At The Lectern by Horvitz & Levy

Opinion in settled anti-SLAPP/commercial speech case filing tomorrow

Tomorrow morning, the Supreme Court will file its opinion in Serova v. Sony Music Entertainment. (Briefs here; oral argument video here.) It was reported last week that the case has settled. Also last week, defendants filed a notice of settlement and plaintiff filed a response to the notice.

This will be the fifth of seven opinions for cases argued on the late-May calendar. One of the other opinions will likely file on Monday and one, in a death penalty appeal with post-argument briefing, should file by September 12. Additionally, there are six more opinions for June calendar cases that are due to file by September 1.
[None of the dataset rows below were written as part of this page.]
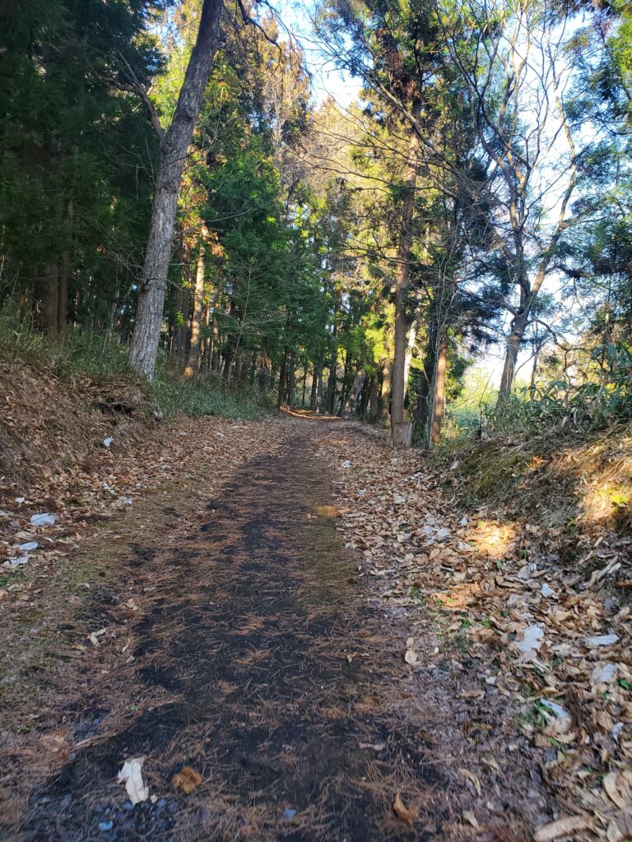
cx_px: 316
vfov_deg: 67.3
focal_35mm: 26
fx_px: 633
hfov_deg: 53.1
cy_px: 421
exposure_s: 1/110
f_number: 2.4
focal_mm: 4.3
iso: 50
Serova is expected to address: (1) Do representations a seller made about a creative product on the product packaging and in advertisements during an ongoing controversy constitute speech in connection with an issue of public interest within the meaning of the anti-SLAPP statute (Code of Civ. Proc., § 425.16)? (2) For purposes of liability under the Unfair Competition Law (Bus. & Prof. Code, § 17200 et seq.) and the Consumer Legal Remedies Act (Civ. Code, § 1750 et seq.), do the seller’s marketing representations constitute commercial speech, and does it matter if the seller lacked personal knowledge that the representations were false? (See Kasky v. Nike, Inc. (2002) 27 Cal.4th 939.) The court granted review — for a second time — in April 2020.

The opinion can be viewed tomorrow starting at 10:00 a.m.